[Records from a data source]
==============================

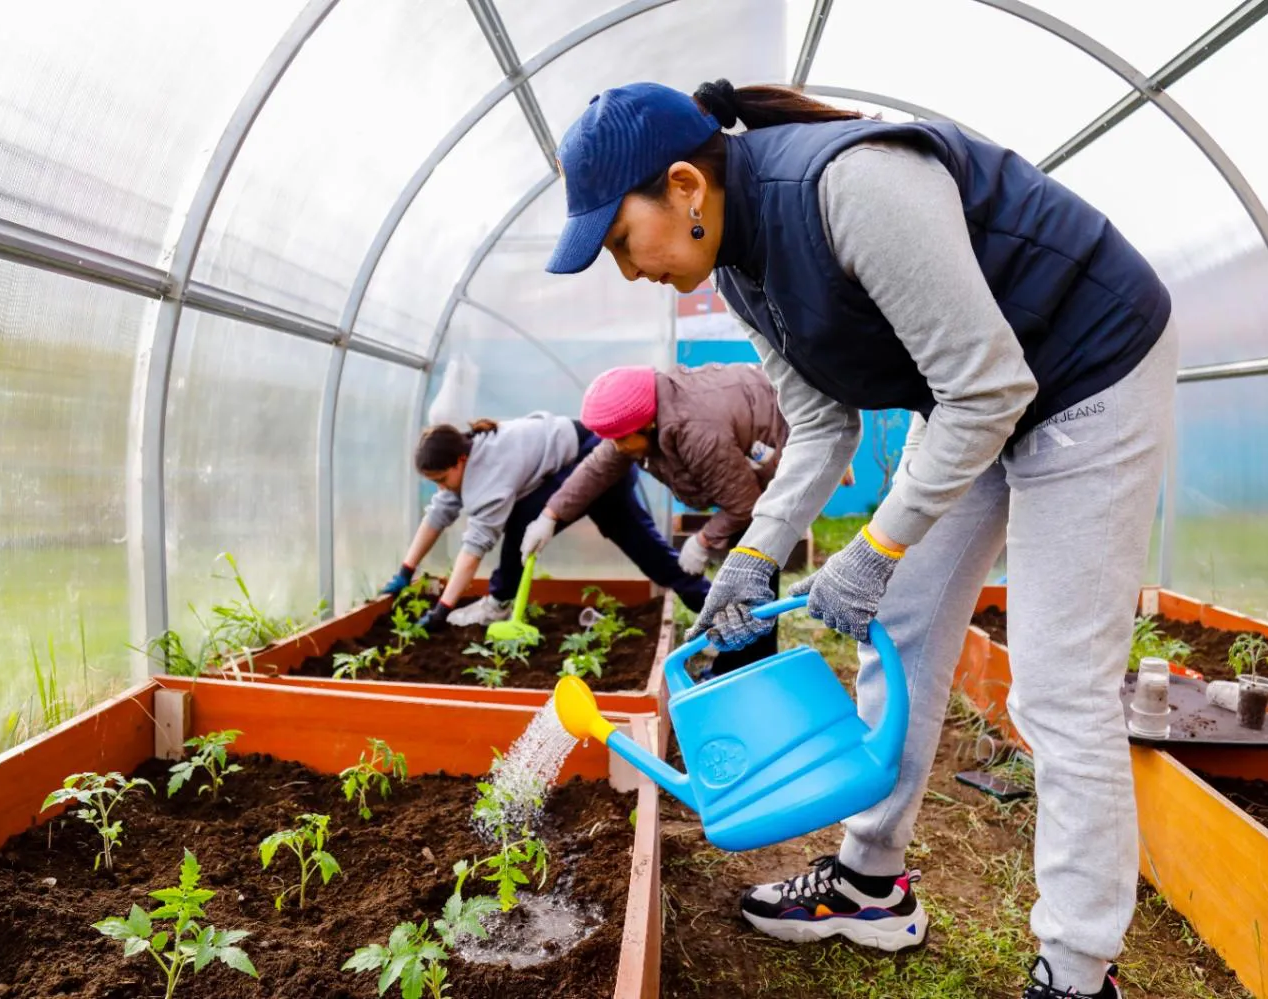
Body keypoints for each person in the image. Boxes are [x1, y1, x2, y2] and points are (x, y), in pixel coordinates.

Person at [544, 78, 1176, 999]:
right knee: (905, 633)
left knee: (1058, 686)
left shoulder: (853, 186)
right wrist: (755, 555)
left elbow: (990, 388)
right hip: (963, 395)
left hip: (1086, 369)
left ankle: (1080, 972)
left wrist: (876, 547)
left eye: (617, 241)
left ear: (684, 186)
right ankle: (869, 885)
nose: (628, 268)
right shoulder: (736, 266)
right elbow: (820, 423)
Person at [521, 361, 789, 673]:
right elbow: (598, 467)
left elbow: (745, 505)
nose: (618, 446)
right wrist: (550, 515)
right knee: (745, 569)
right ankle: (739, 663)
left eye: (622, 439)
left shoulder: (695, 429)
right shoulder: (646, 418)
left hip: (777, 444)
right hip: (747, 446)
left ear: (647, 425)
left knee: (752, 568)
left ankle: (747, 671)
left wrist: (702, 541)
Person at [380, 413, 707, 629]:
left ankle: (497, 604)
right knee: (643, 545)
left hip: (595, 457)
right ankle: (708, 606)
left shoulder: (488, 477)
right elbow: (438, 514)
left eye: (440, 478)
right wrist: (405, 572)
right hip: (587, 451)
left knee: (526, 520)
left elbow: (474, 547)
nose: (440, 486)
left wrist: (442, 610)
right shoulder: (467, 456)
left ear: (460, 461)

==============================

[Problem to solve] Return each line from the data where the string "shoulder" can be found.

[Result of the exercise]
left shoulder: (853, 186)
right shoulder: (736, 266)
left shoulder: (695, 429)
right shoulder: (646, 418)
left shoulder: (488, 477)
right shoulder: (467, 456)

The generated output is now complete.